Halak has an impressive .947 save percentage in the World Cup. And there is a strong belief in the Team Europe locker room that they are capable of much more.
"You got to believe in the player next to you that he will do the job," Halak said after the Europeans upended heavily favored Sweden in overtime in the semifinals. "I think that brought us together. We all knew we had to play better and try to improve every game, and I think it's been working well so far. Making the finals, it's unreal. It's going to be a huge game for us."
He'll have to be superhuman to give Europe a chance to beat Canada. But regardless of what happens in the finals, a best-of-three series that begins Tuesday (8 p.m. ET, ESPN), this tournament has provided yet another opportunity for Halak to reassert himself as a world-class goaltender.
"He does have a history of being able to steal games," said longtime goaltender and goaltending coach Corey Hirsch, who worked with Halak in St. Louis. "And this tournament is perfect for Halak. You can get him focused on a short amount of games, and he can just take the ball and run with it.
"Jaro's a lot better when there's not a lot of pressure on him. When he gets pressured, things happen."
Remember the circular part?
When Halak steps onto the ice against Canada, he'll see Carey Price at the other end of the ice, and perhaps be reminded of one of those turns.

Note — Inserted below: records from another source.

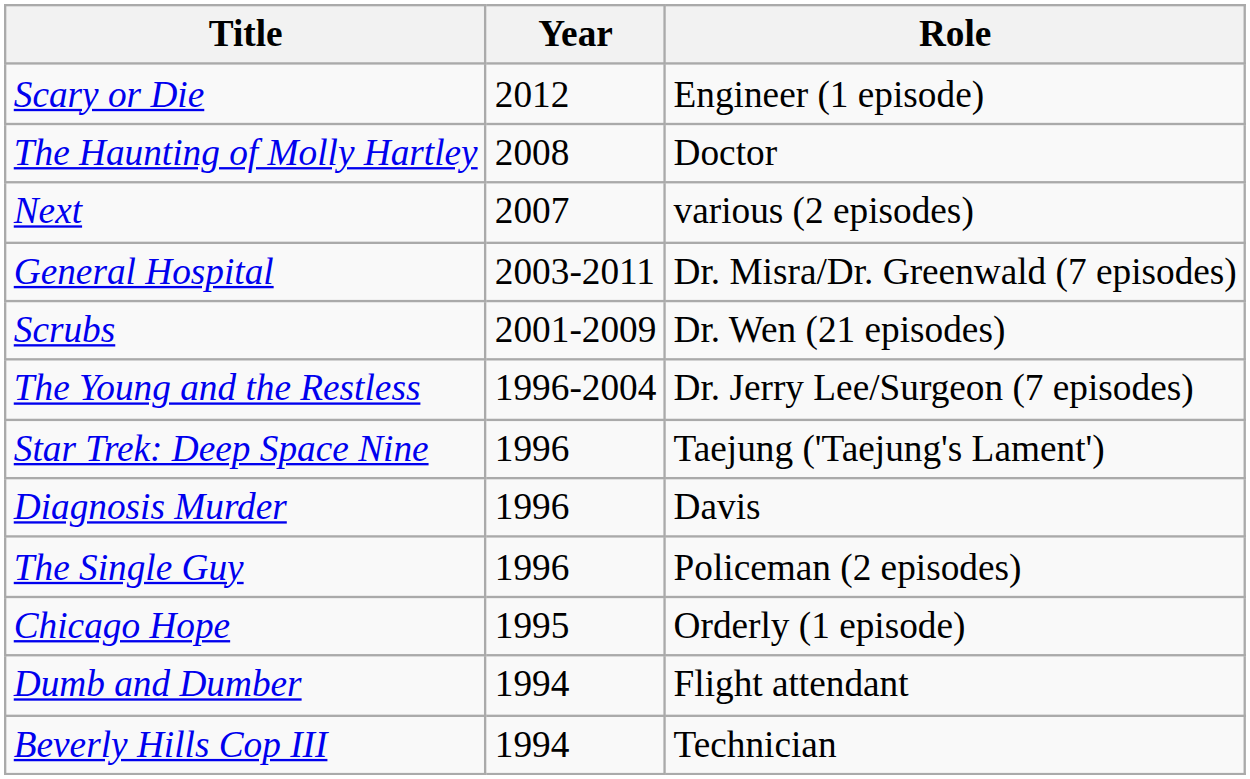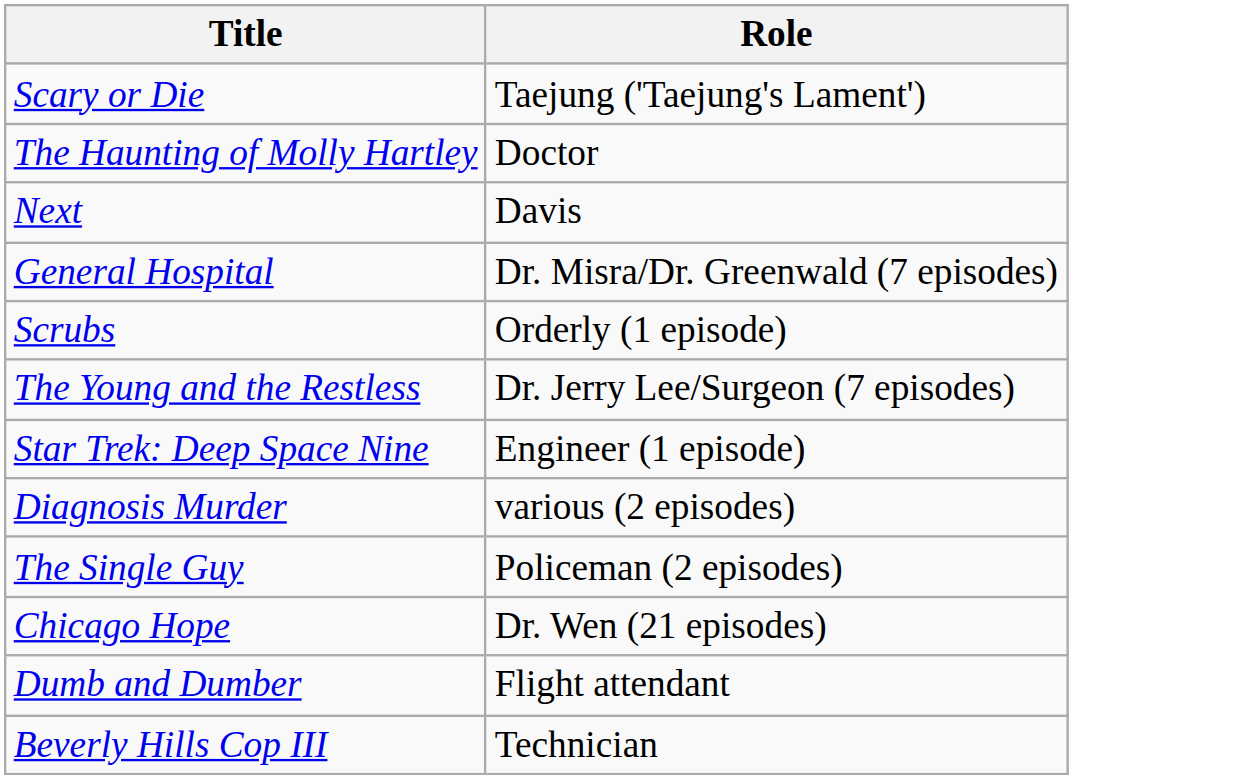- column: Year | 2012 | 2008 | 2007 | 2003-2011 | 2001-2009 | 1996-2004 | 1996 | 1996 | 1996 | 1995 | 1994 | 1994
Scary or Die | Role: Engineer (1 episode) -> Taejung ('Taejung's Lament')
Next | Role: various (2 episodes) -> Davis
Scrubs | Role: Dr. Wen (21 episodes) -> Orderly (1 episode)
Star Trek: Deep Space Nine | Role: Taejung ('Taejung's Lament') -> Engineer (1 episode)
Diagnosis Murder | Role: Davis -> various (2 episodes)
Chicago Hope | Role: Orderly (1 episode) -> Dr. Wen (21 episodes)
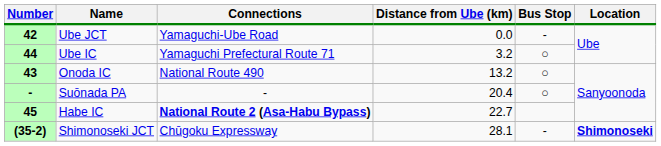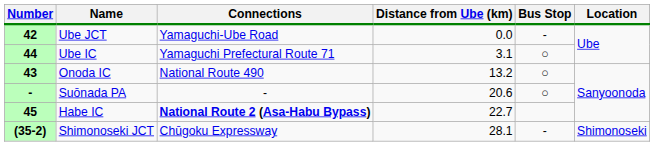Ube IC | Distance from Ube (km): 3.2 -> 3.1
Suōnada PA | Distance from Ube (km): 20.4 -> 20.6
Shimonoseki JCT | Location: bold -> normal
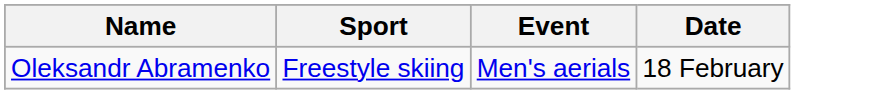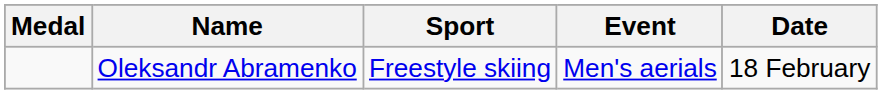+ column: Medal
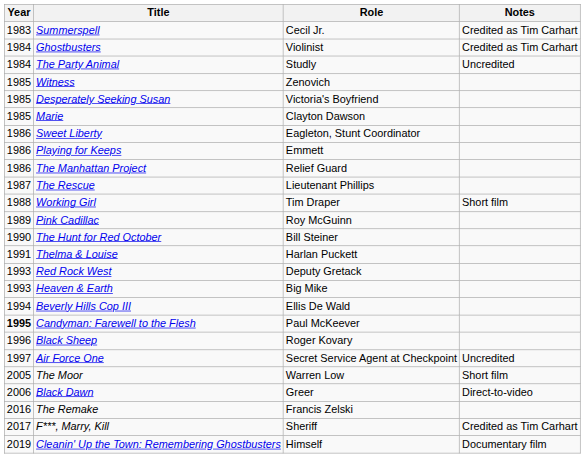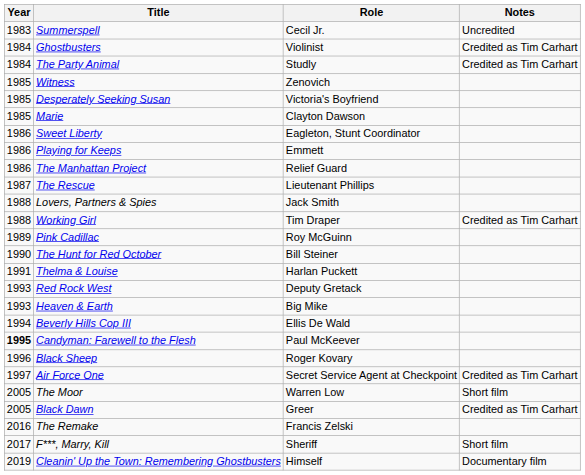Summerspell | Notes: Credited as Tim Carhart -> Uncredited
The Party Animal | Notes: Uncredited -> Credited as Tim Carhart
+ row: 1988 | Lovers, Partners & Spies | Jack Smith
Working Girl | Notes: Short film -> Credited as Tim Carhart
Air Force One | Notes: Uncredited -> Credited as Tim Carhart
Black Dawn | Year: 2006 -> 2005
Black Dawn | Notes: Direct-to-video -> Credited as Tim Carhart
F***, Marry, Kill | Notes: Credited as Tim Carhart -> Short film
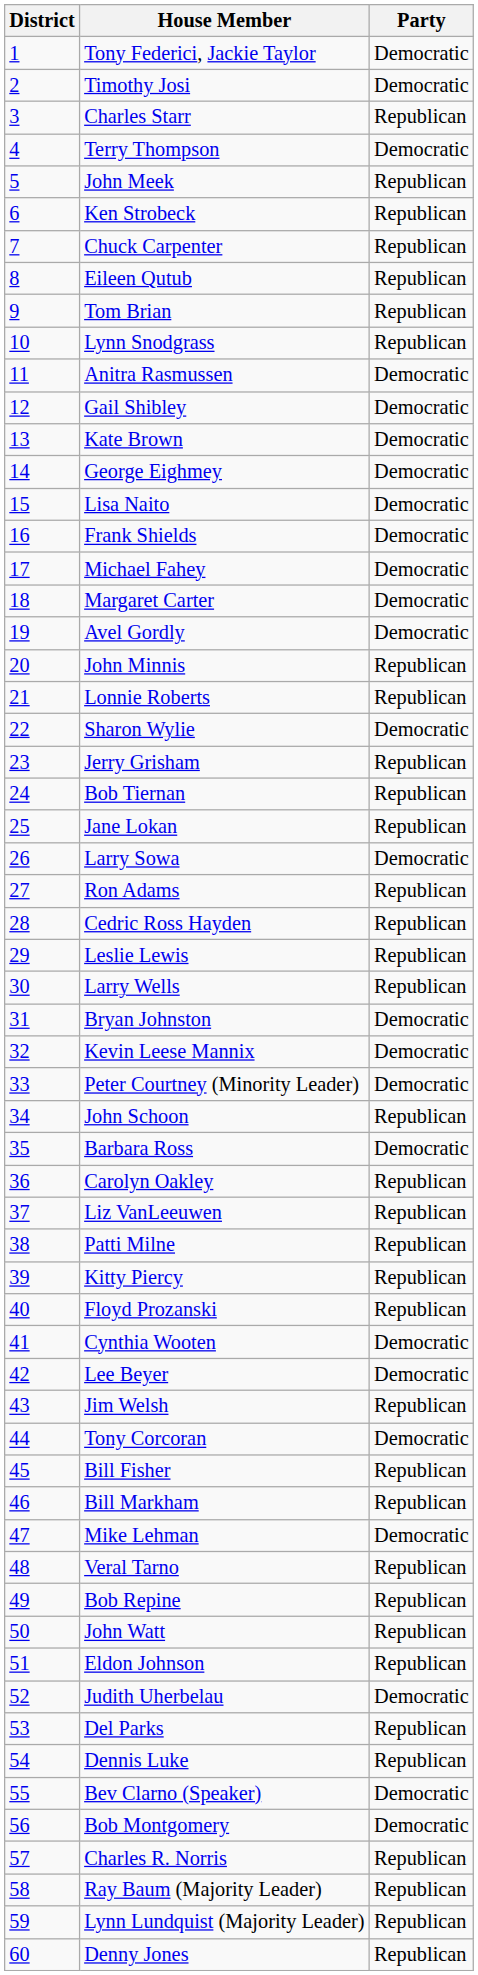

Halak, a native of Bratislava, Slovakia, was taken in the ninth round of the 2003 NHL draft, 271st overall by the Montreal Canadiens. The league doesn't even have nine rounds in its draft anymore.
But Halak eventually got a shot with Montreal, and in 2010 he played phenomenally for the Canadiens, leading them to a surprise berth in the Eastern Conference finals after upending the Presidents' Trophy-winning Washington Capitals in the first round.
He sported a .923 save percentage and fans started sporting T-shirts that featured a stop sign with Halak's name in the center.
But the Habs had to make a decision on the future of their goaltending, and in spite of Halak's brilliance, they dealt him to St. Louis while Price went on to become not just the Canadiens' starter but also the best goaltender in the world.
Price will start for Canada on Tuesday night.
"Obviously, he's a pretty quiet guy, calm demeanor, lets the puck and the play come toward him," Price said of his old teammate. "Those are a couple of things he does really well."
Although Halak shared a William M. Jennings Trophy -- with the St. Louis Blues' Brian Elliott -- for the fewest goals allowed during the regular season, a lack of durability and inability to get the job done in key moments led to Halak being dealt to the Capitals before signing with the Islanders.
He is 31 and under contract for this year and next. By that time, it wouldn't be a surprise if the Islanders went in a different direction and Halak moved on again, fading from view.
But in the here and now, Halak is front and center once again.